As the pandemic forces many families to downsize their Thanksgiving plans, one highly sought-after item on the menu is running low. This year, there is a shortage of small turkeys, and declining demand for bigger birds is hurting some of the country's 2,500 turkey producers.
At a family farm in Texas, the free range turkeys raised by Angela Smith and her son Colby sell out every Thanksgiving. There's usually a waiting list for their fresh birds.
Normally, the demand is highest for an 18- to- 20-pound turkey, Colby said.
"18 to 20 all day," he told CBS News correspondent Janet Shamlian. "It feeds you know six, eight people, 10 people pretty darn good, you know?"
But this year, most of those turkeys are too big for a downsized holiday. At Smith and Smith Farms, they're still getting inquiries for 10-pound turkeys, something Colby wishes he could sell them.
"They're live animals. They grow just like me and you. I mean you can't put the pause button on it and say, hey, you know, you're stopping at eight pounds, sorry buddy," he said.
For a small family farm like this, where margins are razor thin, it's devastating.

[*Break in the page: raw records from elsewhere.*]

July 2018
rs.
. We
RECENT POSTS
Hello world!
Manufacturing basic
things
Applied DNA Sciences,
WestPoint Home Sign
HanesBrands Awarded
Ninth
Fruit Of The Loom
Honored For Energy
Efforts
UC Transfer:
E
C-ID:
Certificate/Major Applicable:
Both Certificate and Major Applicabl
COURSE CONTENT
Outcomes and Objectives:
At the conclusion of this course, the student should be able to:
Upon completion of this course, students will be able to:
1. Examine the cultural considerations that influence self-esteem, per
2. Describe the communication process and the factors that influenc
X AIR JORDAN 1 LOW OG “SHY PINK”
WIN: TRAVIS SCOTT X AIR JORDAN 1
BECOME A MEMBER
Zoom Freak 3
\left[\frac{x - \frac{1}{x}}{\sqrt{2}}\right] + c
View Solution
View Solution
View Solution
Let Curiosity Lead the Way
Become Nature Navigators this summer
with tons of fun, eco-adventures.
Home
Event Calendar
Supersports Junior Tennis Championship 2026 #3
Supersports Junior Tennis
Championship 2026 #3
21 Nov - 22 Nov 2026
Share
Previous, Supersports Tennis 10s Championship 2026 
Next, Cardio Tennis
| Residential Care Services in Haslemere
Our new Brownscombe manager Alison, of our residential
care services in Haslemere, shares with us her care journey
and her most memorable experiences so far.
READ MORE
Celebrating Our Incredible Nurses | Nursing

The cost of buying the chicks, their feed and processing won't cover what they earn.
Some people won't buy a turkey at all this year.
"I'm only going to get a turkey breast because I'm the only one that likes turkey in my immediate family," said Kathleen Schena, whose Thanksgiving has shrunk from 12 people to four.

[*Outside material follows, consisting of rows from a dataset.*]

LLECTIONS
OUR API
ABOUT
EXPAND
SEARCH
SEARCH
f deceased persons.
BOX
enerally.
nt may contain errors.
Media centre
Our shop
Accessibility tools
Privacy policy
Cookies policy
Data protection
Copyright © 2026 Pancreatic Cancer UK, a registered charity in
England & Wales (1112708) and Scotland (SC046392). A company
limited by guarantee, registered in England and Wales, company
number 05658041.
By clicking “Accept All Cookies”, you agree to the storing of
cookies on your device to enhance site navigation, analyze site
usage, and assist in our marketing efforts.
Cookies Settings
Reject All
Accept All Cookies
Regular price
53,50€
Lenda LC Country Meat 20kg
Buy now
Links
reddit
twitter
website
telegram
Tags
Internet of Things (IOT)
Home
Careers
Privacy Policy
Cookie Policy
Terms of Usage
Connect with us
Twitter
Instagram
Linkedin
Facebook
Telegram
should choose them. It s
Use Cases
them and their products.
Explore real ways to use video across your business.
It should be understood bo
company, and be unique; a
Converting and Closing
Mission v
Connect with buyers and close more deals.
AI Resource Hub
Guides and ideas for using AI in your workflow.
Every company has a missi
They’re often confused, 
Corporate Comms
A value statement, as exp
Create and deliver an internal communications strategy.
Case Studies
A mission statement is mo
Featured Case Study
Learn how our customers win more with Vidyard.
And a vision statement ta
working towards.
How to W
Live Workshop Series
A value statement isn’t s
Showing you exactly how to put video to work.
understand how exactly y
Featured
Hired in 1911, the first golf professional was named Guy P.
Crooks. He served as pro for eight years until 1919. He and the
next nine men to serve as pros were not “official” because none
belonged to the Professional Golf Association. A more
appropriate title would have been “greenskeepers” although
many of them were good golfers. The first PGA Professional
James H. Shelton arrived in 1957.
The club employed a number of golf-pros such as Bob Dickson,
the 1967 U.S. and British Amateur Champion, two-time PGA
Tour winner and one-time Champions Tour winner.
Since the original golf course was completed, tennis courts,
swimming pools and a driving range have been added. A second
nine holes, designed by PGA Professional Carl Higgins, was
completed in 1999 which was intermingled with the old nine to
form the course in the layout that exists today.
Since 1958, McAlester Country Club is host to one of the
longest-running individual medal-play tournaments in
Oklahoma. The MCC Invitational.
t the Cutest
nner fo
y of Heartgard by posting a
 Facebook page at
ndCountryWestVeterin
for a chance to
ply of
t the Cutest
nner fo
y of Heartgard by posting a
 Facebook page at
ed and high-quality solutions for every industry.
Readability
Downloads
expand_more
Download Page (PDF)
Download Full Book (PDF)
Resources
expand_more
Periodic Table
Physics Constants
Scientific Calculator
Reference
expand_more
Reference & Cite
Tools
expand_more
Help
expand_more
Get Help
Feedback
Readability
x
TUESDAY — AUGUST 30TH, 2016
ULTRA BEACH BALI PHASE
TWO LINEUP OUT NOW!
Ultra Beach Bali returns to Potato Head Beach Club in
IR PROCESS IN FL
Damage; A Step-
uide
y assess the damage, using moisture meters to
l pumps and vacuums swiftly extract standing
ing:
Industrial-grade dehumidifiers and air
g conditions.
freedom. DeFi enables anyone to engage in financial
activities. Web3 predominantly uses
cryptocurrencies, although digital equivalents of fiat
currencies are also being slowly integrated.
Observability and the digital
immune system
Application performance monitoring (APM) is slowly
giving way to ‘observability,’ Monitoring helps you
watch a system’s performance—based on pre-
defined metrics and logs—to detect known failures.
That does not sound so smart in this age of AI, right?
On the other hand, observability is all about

"In the Leonard family, instead of one big Thanksgiving, there's going to be four smaller Thanksgivings," grocer Stew Leonard Jr. said.
He's making big changes at home and in his seven stores in Connecticut, New York and New Jersey.

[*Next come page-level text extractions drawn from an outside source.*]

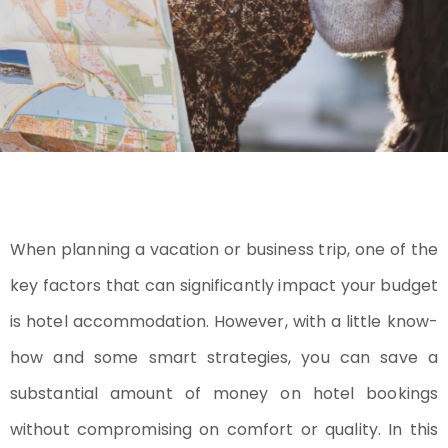
When planning a vacation or business trip, one of the
key factors that can significantly impact your budget
is hotel accommodation. However, with a little know-
how and some smart strategies, you can save a
substantial amount of money on hotel bookings
without compromising on comfort or quality. In this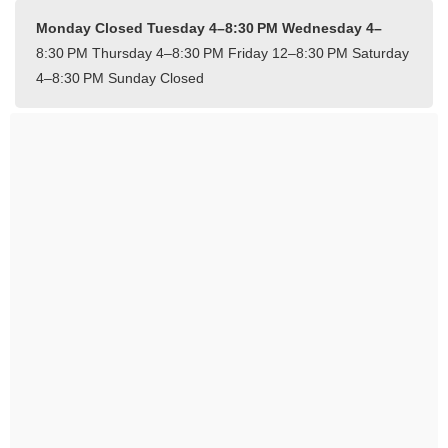
Monday Closed
Tuesday 4–8:30 PM
Wednesday 4–
8:30 PM
Thursday 4–8:30 PM
Friday 12–8:30 PM
Saturday
4–8:30 PM
Sunday Closed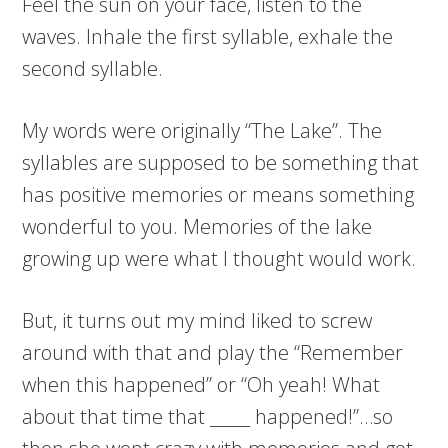
Feel the sun on your face, listen to the
waves. Inhale the first syllable, exhale the
second syllable.
My words were originally “The Lake”. The
syllables are supposed to be something that
has positive memories or means something
wonderful to you. Memories of the lake
growing up were what I thought would work.
But, it turns out my mind liked to screw
around with that and play the “Remember
when this happened” or “Oh yeah! What
about that time that _____ happened!”…so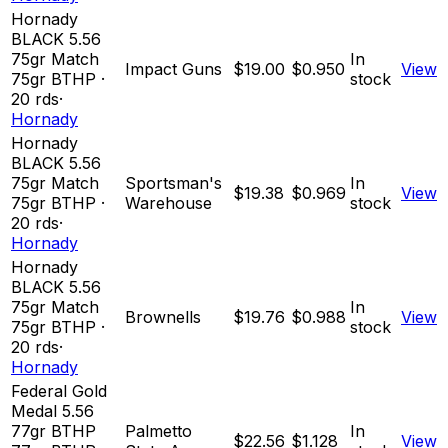
Hornady
BLACK 5.56
75gr Match
In
Impact Guns
$19.00
$0.950
View
75
gr
BTHP
·
stock
20
rds
·
Hornady
Hornady
BLACK 5.56
75gr Match
Sportsman's
In
$19.38
$0.969
View
75
gr
BTHP
·
Warehouse
stock
20
rds
·
Hornady
Hornady
BLACK 5.56
75gr Match
In
Brownells
$19.76
$0.988
View
75
gr
BTHP
·
stock
20
rds
·
Hornady
Federal Gold
Medal 5.56
77gr BTHP
Palmetto
In
$22.56
$1.128
View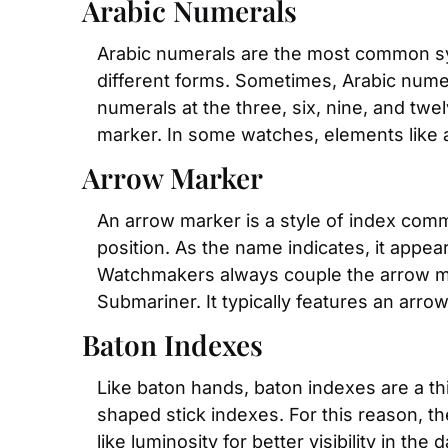
Arabic Numerals
Arabic numerals are the most common sy
different forms. Sometimes, Arabic num
numerals at the three, six, nine, and twel
marker. In some watches, elements like 
Arrow Marker
An arrow marker is a style of index com
position. As the name indicates, it appea
Watchmakers always couple the arrow mar
Submariner. It typically features an arr
Baton Indexes
Like baton hands, baton indexes are a thi
shaped stick indexes. For this reason, th
like luminosity for better visibility in t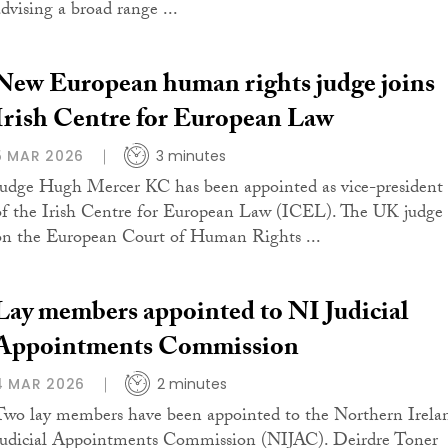
advising a broad range ...
New European human rights judge joins
Irish Centre for European Law
5 MAR 2026
3 minutes
Judge Hugh Mercer KC has been appointed as vice-president
of the Irish Centre for European Law (ICEL). The UK judge
on the European Court of Human Rights ...
Lay members appointed to NI Judicial
Appointments Commission
4 MAR 2026
2 minutes
Two lay members have been appointed to the Northern Irela
Judicial Appointments Commission (NIJAC). Deirdre Toner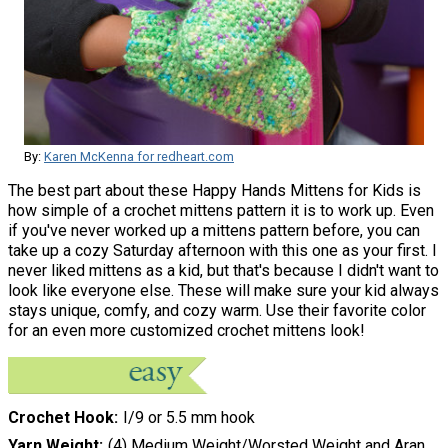
By:
Karen McKenna for redheart.com
The best part about these Happy Hands Mittens for Kids is
how simple of a crochet mittens pattern it is to work up. Even
if you've never worked up a mittens pattern before, you can
take up a cozy Saturday afternoon with this one as your first. I
never liked mittens as a kid, but that's because I didn't want to
look like everyone else. These will make sure your kid always
stays unique, comfy, and cozy warm. Use their favorite color
for an even more customized crochet mittens look!
Crochet Hook
I/9 or 5.5 mm hook
Yarn Weight
(4) Medium Weight/Worsted Weight and Aran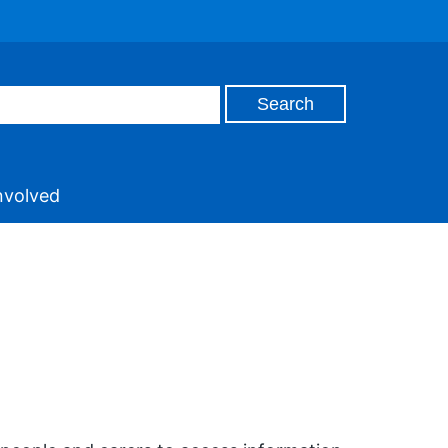
nvolved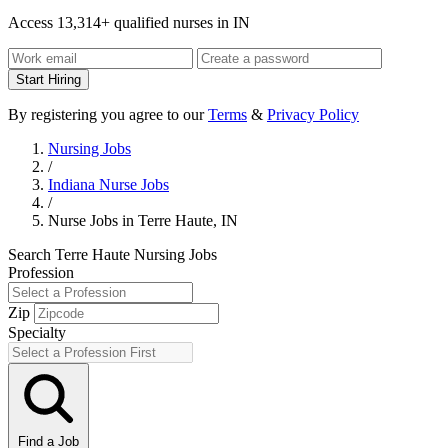
Access 13,314+ qualified nurses in IN
Start Hiring
By registering you agree to our
Terms
&
Privacy Policy
Nursing Jobs
/
Indiana Nurse Jobs
/
Nurse Jobs in Terre Haute, IN
Search Terre Haute Nursing Jobs
Profession
Zip
Specialty
Find a Job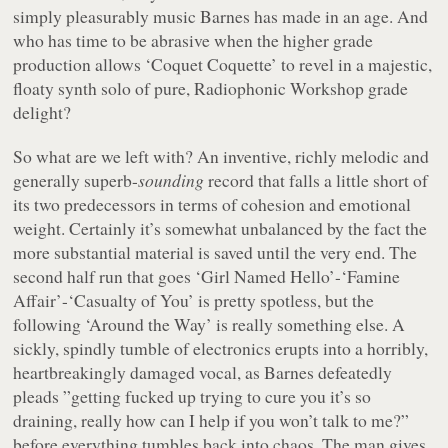
simply pleasurably music Barnes has made in an age. And
who has time to be abrasive when the higher grade
production allows ‘Coquet Coquette’ to revel in a majestic,
floaty synth solo of pure, Radiophonic Workshop grade
delight?
So what are we left with? An inventive, richly melodic and
generally superb-
sounding
record that falls a little short of
its two predecessors in terms of cohesion and emotional
weight. Certainly it’s somewhat unbalanced by the fact the
more substantial material is saved until the very end. The
second half run that goes ‘Girl Named Hello’-‘Famine
Affair’-‘Casualty of You’ is pretty spotless, but the
following ‘Around the Way’ is really something else. A
sickly, spindly tumble of electronics erupts into a horribly,
heartbreakingly damaged vocal, as Barnes defeatedly
pleads ”
getting fucked up trying to cure you it’s so
draining, really how can I help if you won’t talk to me?
”
before everything tumbles back into chaos. The man gives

"We've ordered 20% less of the big turkeys and we've ordered 20% more of the smaller turkeys because we feel Thanksgiving's going to be smaller," he said.
Butterball, which typically sells a third of all Thanksgiving turkeys, ramped up production of smaller items like boneless turkey roasts.
Producers like the Smiths are adapting as well by dividing up turkeys, selling breasts and legs for people planning on smaller meals.
They never imagined back in March that the holiday would turn out like this.
"We just kept hoping things would change, that it would get better with the COVID situation and people could be together," Angela said. "But, as we see, it's really not turned out that way."